What is expected — Leave the pictures out. Return all other data exactly.

Given material —
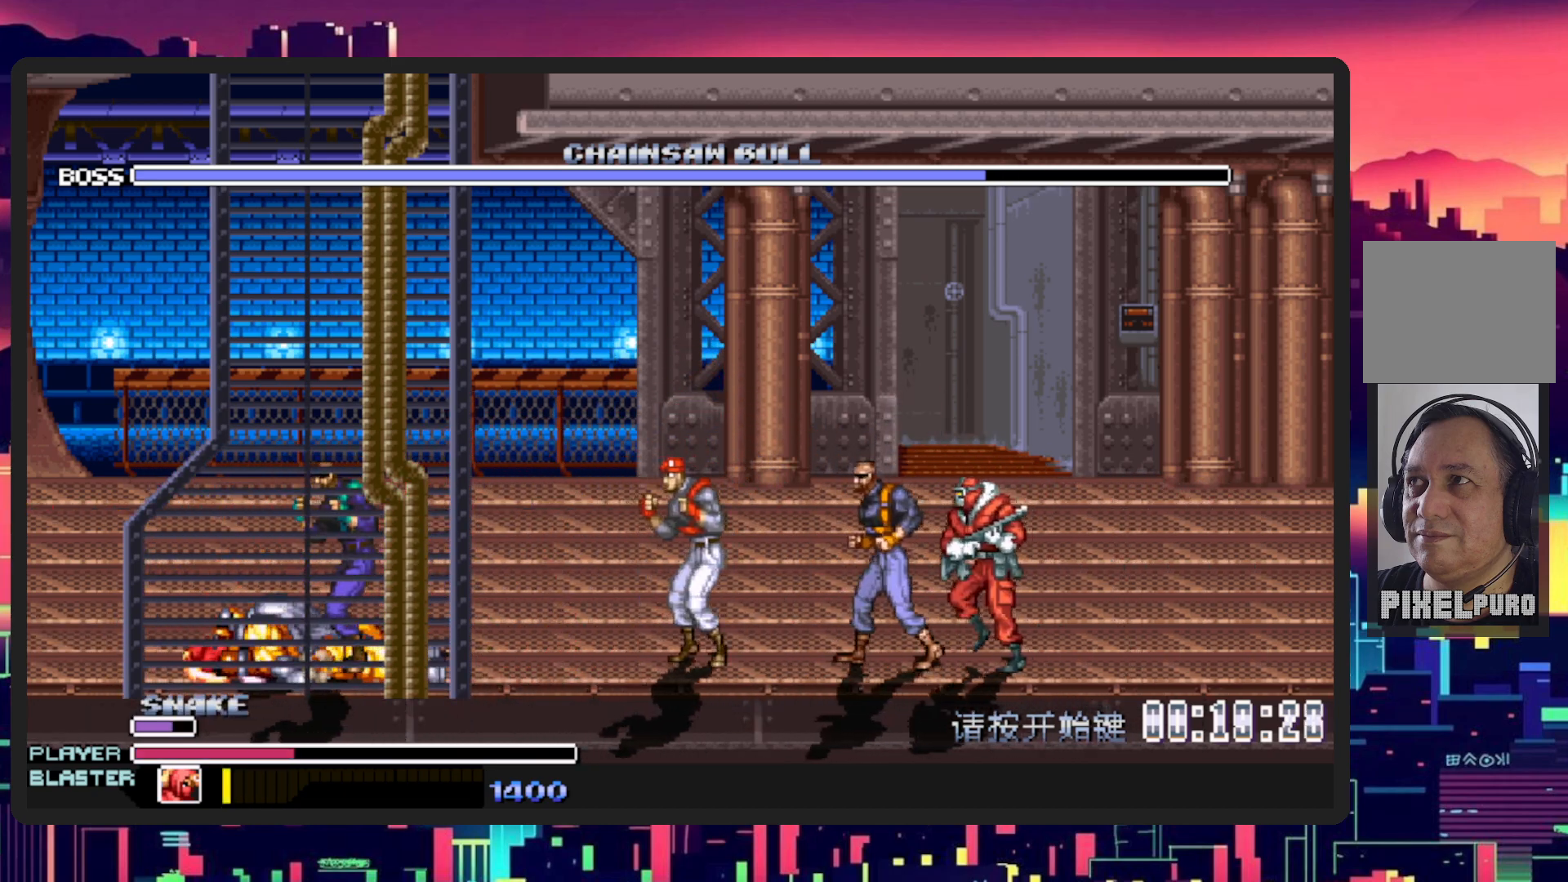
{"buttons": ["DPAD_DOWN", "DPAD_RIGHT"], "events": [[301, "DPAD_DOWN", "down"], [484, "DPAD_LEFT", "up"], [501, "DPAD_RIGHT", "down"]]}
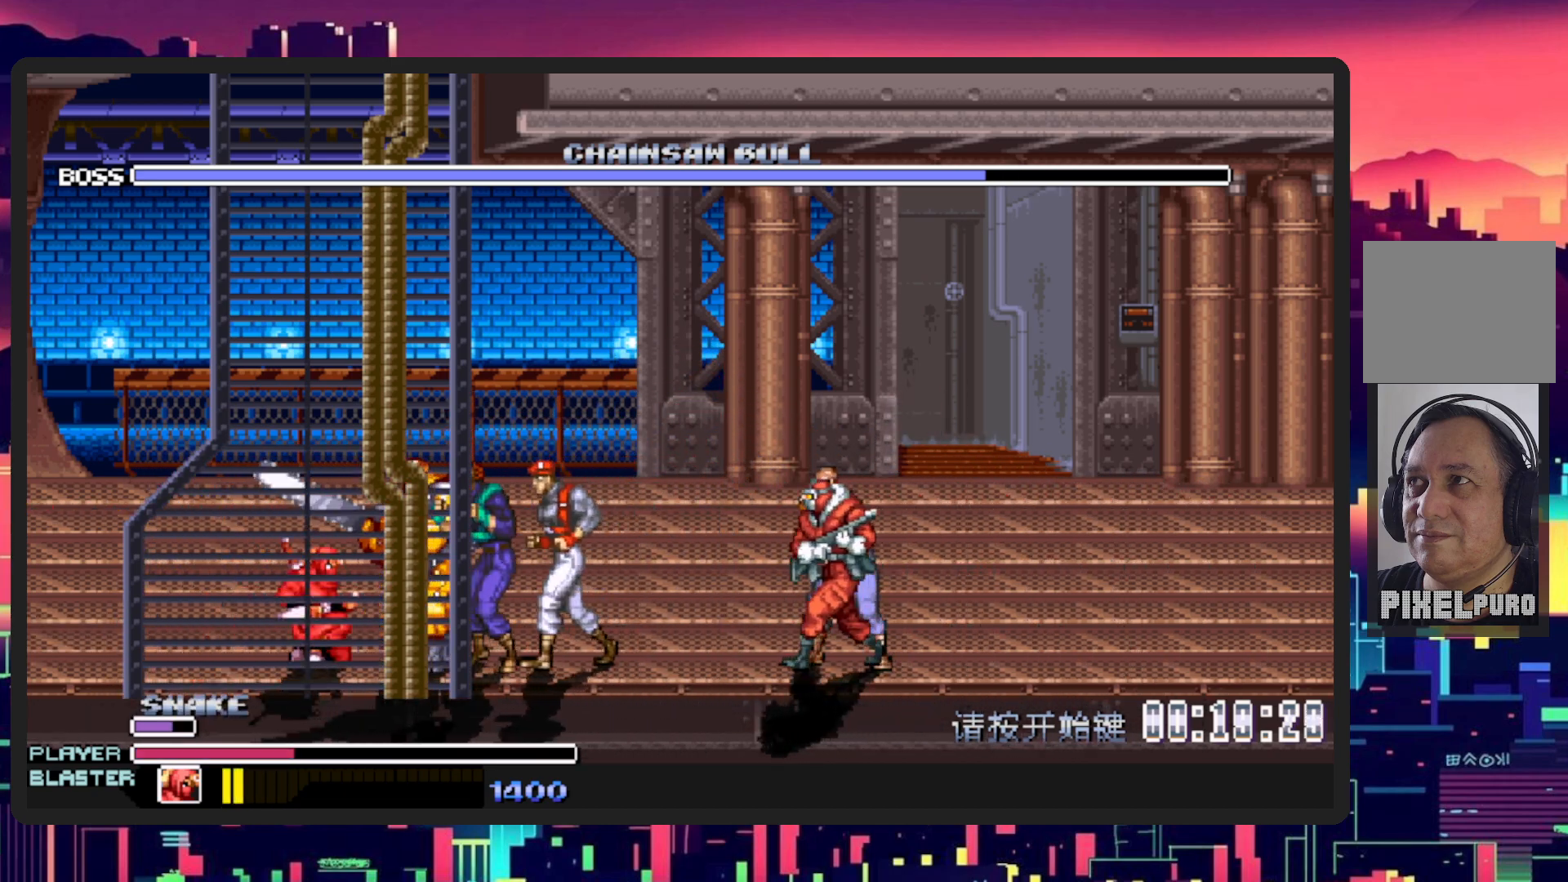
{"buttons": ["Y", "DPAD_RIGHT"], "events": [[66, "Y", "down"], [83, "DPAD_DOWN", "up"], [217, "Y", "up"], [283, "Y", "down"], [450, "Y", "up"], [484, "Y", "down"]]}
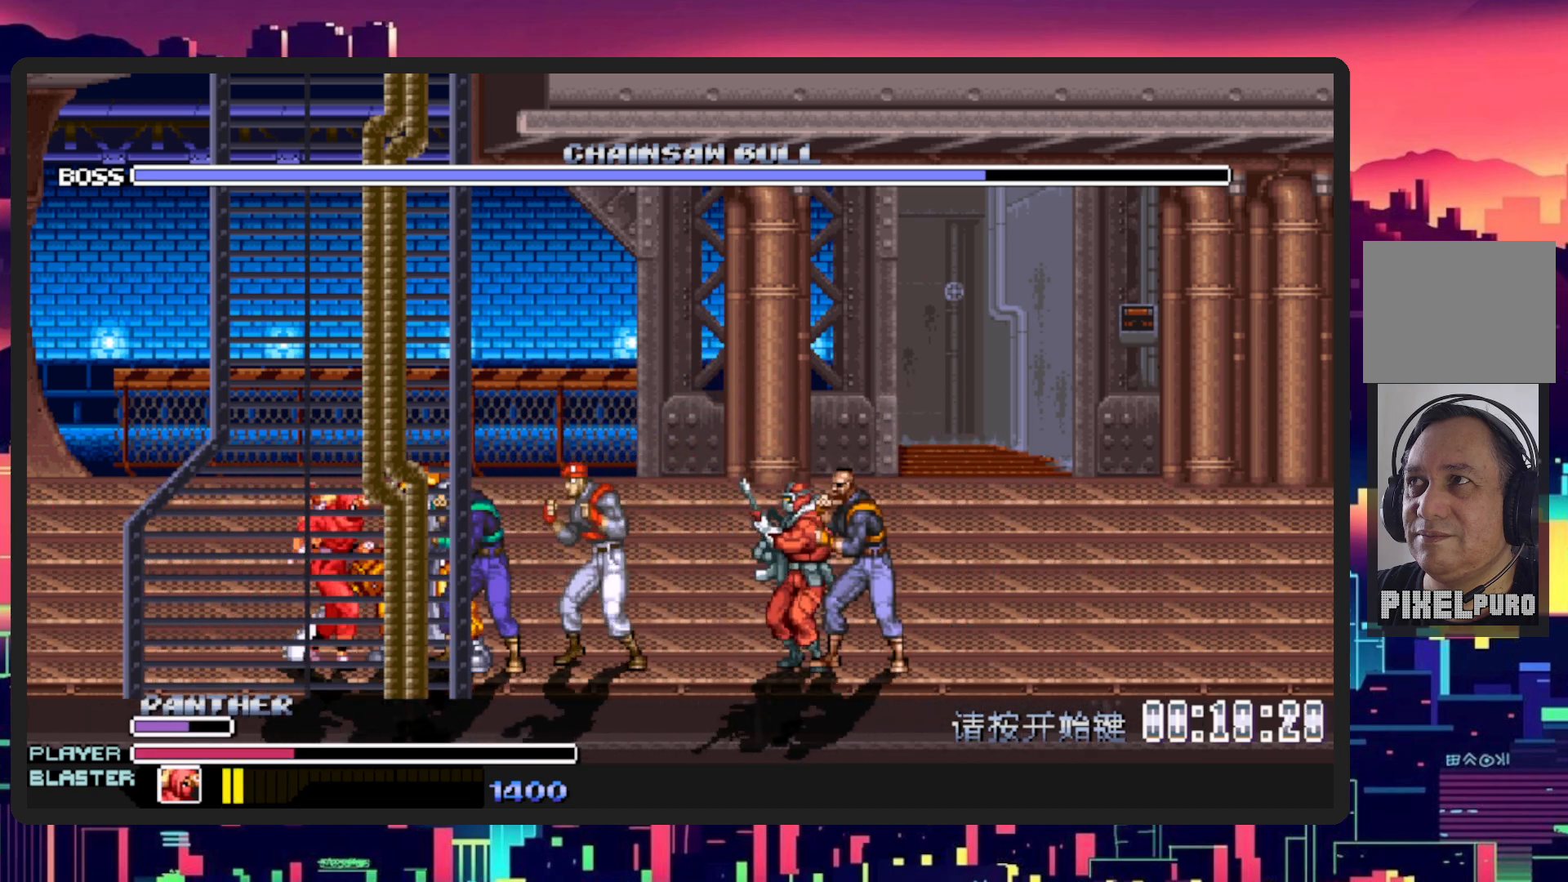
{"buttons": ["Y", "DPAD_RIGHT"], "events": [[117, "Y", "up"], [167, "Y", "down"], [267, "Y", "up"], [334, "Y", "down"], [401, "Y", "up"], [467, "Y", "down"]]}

Answer section —
{"buttons": ["DPAD_DOWN", "DPAD_RIGHT"], "events": [[301, "DPAD_DOWN", "down"], [484, "DPAD_LEFT", "up"], [501, "DPAD_RIGHT", "down"]]}
{"buttons": ["Y", "DPAD_RIGHT"], "events": [[66, "Y", "down"], [83, "DPAD_DOWN", "up"], [217, "Y", "up"], [283, "Y", "down"], [450, "Y", "up"], [484, "Y", "down"]]}
{"buttons": ["Y", "DPAD_RIGHT"], "events": [[117, "Y", "up"], [167, "Y", "down"], [267, "Y", "up"], [334, "Y", "down"], [401, "Y", "up"], [467, "Y", "down"]]}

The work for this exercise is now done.